Doctor of Philosophy (PhD)

Department

History

Supervisor

Professor H.E. Turner

Abstract

From its inception in 1881 until its activities were subsumed under the missionary mandate of the United Church of Canada in 1925, the Woman's Missionary Society of the Methodist Church of Canada energetically promoted the Church's gospel of social reform and individual salvation in its far-flung mission fields in West China, in Japan, in Canada's western frontier settlements and its inner-city immigrant ghettos. The Society's agents were 300 single women carefully chosen on the basis of age, educational background, related work experience and spiritual commitment.

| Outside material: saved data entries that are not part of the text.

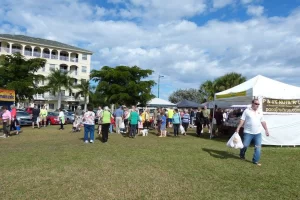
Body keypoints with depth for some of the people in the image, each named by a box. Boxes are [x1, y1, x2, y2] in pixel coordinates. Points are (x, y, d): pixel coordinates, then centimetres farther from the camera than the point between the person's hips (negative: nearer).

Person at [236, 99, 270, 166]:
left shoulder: (260, 112, 11)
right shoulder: (247, 111, -3)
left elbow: (263, 122, 16)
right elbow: (242, 120, -5)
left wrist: (266, 130, 12)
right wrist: (238, 128, -11)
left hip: (258, 133, 4)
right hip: (248, 133, -4)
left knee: (258, 147, 1)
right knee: (245, 145, 2)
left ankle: (256, 161, 11)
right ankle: (242, 155, 28)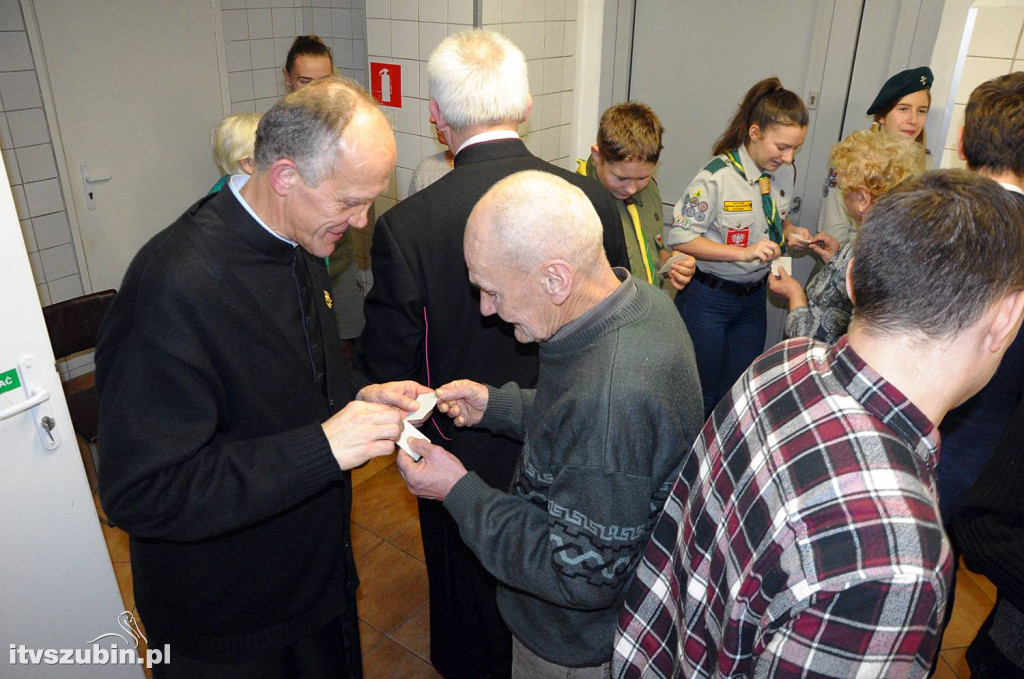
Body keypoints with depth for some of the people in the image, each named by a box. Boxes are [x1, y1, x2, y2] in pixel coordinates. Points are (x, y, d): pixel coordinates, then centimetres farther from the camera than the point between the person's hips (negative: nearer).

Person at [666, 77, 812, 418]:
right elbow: (679, 237, -22)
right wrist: (743, 253, -27)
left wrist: (789, 233, -4)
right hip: (708, 299, -6)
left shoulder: (778, 176, 2)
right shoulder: (717, 176, -20)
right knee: (701, 396, 7)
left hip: (753, 298, 6)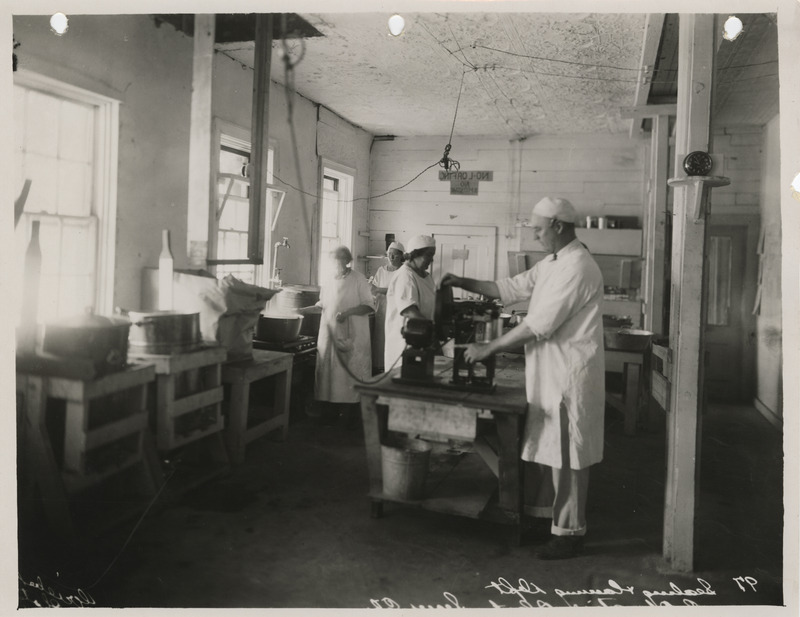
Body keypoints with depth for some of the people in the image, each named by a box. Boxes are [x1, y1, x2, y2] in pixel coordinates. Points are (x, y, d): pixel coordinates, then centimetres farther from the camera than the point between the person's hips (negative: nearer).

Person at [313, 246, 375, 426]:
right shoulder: (328, 281, 11)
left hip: (351, 336, -4)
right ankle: (329, 411, 13)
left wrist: (347, 312, -18)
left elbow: (368, 306, -6)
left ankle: (349, 412, 6)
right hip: (330, 334, 4)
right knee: (328, 371, 4)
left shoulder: (358, 279, -3)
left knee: (350, 372, -4)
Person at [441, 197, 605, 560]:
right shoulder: (552, 264, 13)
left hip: (569, 376, -9)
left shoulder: (576, 267, -19)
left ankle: (569, 533, 13)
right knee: (559, 454, 17)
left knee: (567, 456, 1)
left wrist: (488, 349, -18)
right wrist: (465, 283, 4)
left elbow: (539, 324, -23)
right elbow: (512, 288, 15)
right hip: (552, 374, 9)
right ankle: (564, 520, 30)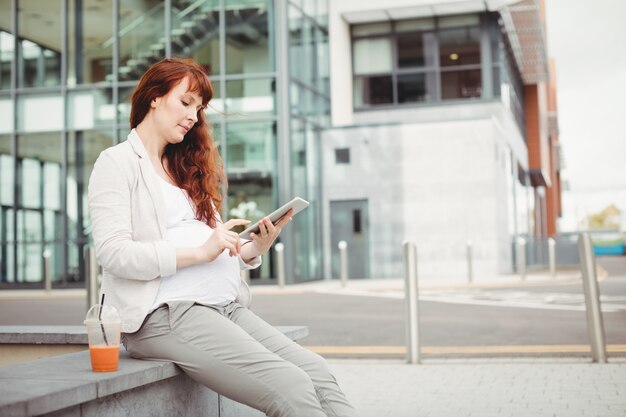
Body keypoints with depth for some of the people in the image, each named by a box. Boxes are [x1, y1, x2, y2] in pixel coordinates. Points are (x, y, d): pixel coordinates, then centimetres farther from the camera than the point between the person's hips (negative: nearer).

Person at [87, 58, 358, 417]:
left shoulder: (185, 167, 25)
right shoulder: (117, 163, 3)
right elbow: (113, 254, -12)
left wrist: (254, 249, -2)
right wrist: (199, 251, -17)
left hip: (228, 306, 7)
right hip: (169, 312, -7)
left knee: (319, 374, -14)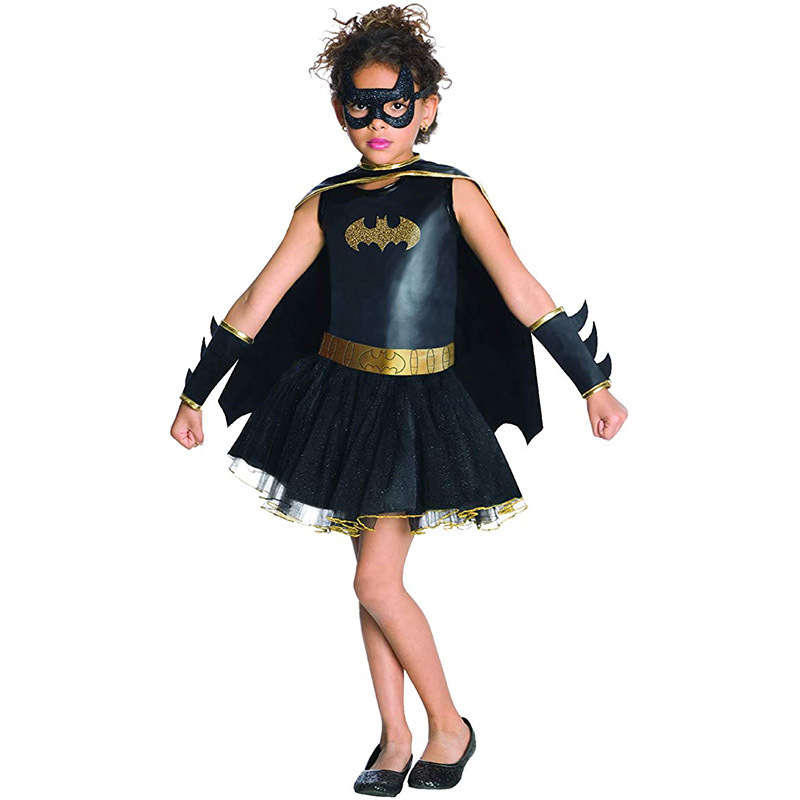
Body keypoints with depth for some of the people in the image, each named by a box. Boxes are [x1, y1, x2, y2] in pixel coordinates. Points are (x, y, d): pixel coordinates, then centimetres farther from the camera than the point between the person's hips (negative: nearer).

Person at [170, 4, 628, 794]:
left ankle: (449, 725, 14)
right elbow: (255, 305, 5)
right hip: (339, 395, 4)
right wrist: (195, 395, 8)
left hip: (420, 404, -3)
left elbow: (524, 295, -5)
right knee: (373, 578, 10)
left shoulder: (453, 193, -4)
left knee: (377, 581, -7)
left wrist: (593, 382, -7)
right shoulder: (324, 206, 3)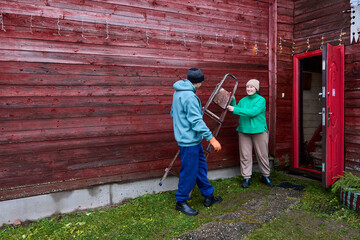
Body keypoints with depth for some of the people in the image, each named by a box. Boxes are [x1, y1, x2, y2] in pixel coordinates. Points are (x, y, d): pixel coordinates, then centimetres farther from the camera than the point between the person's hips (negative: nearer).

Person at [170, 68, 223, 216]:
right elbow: (196, 121, -26)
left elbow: (173, 113, 23)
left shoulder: (178, 92, 11)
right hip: (189, 140, -10)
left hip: (193, 139, 10)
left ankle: (208, 195, 30)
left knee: (201, 167, 17)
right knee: (189, 171, 1)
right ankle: (181, 202, 17)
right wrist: (212, 139, -24)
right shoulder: (189, 96, -21)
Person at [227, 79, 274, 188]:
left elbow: (253, 112, -19)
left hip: (259, 131, -3)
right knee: (245, 155, 3)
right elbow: (235, 112, 6)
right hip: (244, 131, 4)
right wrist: (233, 101, -6)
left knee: (262, 155, 6)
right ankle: (246, 177, 14)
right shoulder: (242, 100, 13)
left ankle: (266, 176, 23)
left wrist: (235, 109, -21)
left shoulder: (261, 100, -4)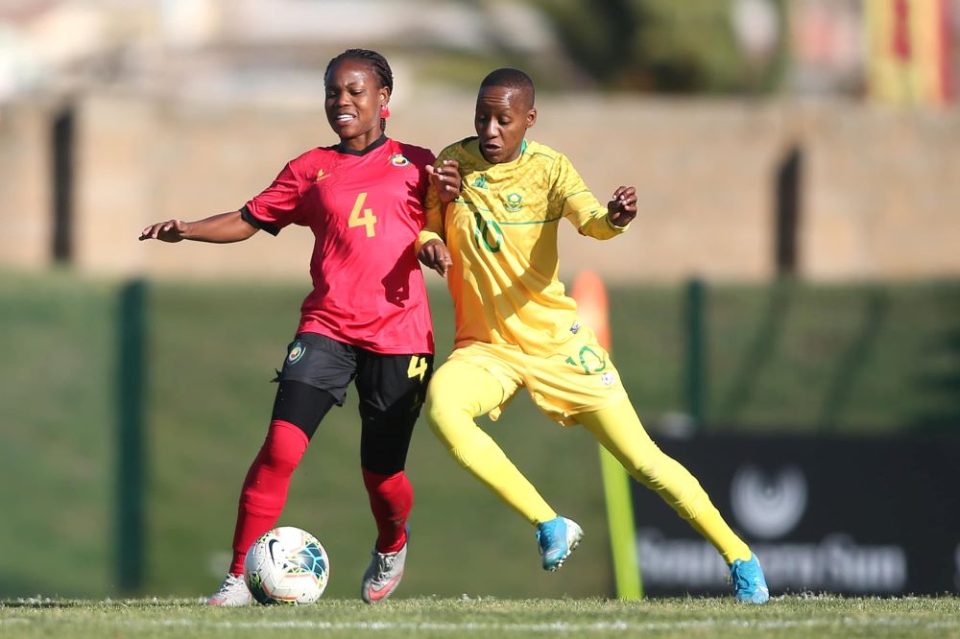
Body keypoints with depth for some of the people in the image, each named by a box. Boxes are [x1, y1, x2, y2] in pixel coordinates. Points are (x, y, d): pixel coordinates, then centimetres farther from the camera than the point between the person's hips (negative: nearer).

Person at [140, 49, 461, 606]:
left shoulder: (414, 164, 8)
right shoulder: (312, 169, 11)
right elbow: (250, 219, 14)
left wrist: (449, 197, -12)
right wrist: (187, 230, -2)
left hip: (399, 335, -1)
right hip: (327, 329, 1)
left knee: (382, 473, 6)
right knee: (282, 445, -18)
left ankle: (393, 546, 41)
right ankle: (239, 578, -15)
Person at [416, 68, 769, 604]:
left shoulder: (547, 168, -10)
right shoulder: (453, 164, -2)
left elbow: (591, 219, -28)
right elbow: (424, 226, 12)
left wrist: (614, 218, -52)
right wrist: (428, 243, -12)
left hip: (556, 341, -2)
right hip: (485, 348, 2)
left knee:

The thesis argues that these women missionaries, broadly representative of small-town, middle-class, Protestant Canada in the Victorian and Edwardian eras, found in the W. M. S. an appealing alternative to both domesticity and the limited opportunities for women in secular careers. Nurtured by the structural and political autonomy of the W. M. S within the Methodist Church of Canada, by an aggressive Board of Managers, by the developing sense of sisterhood among the Society's recruits, and by the freedom to act independently according to the circumstances of remote mission fields, missionaries became more than mere proselytizers, social workers and teachers. They became professional career women with vested interests in the management, funding, success and rewards of their activities who were ultimately judged as much on the basis of their professional development as on the evidence of their spiritual commitment or their record of conversions.

Within this context, career commitment on the part of individual missionaries was dependent on several factors, including educational background, administrative skill and, not least of all, field location. Japan in the throes of industrialization and modernization was the Society's showcase. Its most skilled recruits were sent there; and it is not surprising that the Japanese mission field produced the largest number of life-long employees. The Home mission field, in contrast, enjoyed the lowest priority for funding and personnel, most of whom were drawn from a group of Iess skilled recruits for whom mission work was an interlude between school-leaving and marriage. West China, with its litany of political, social and physical hardships, arguably demanded, and produced, a degree of dedication and resoluteness unmatched in the recruits who served elsewhere.

At a time when Canadian society was widely debating the related questions of women's proper sphere and the social role of organized Christianity, the W. M. S. created for its women missionaries a separate sphere in which, freed from the sexual politics of both the home and the workplace, they could pursue Christian activism as a fulfilling and rewarding career.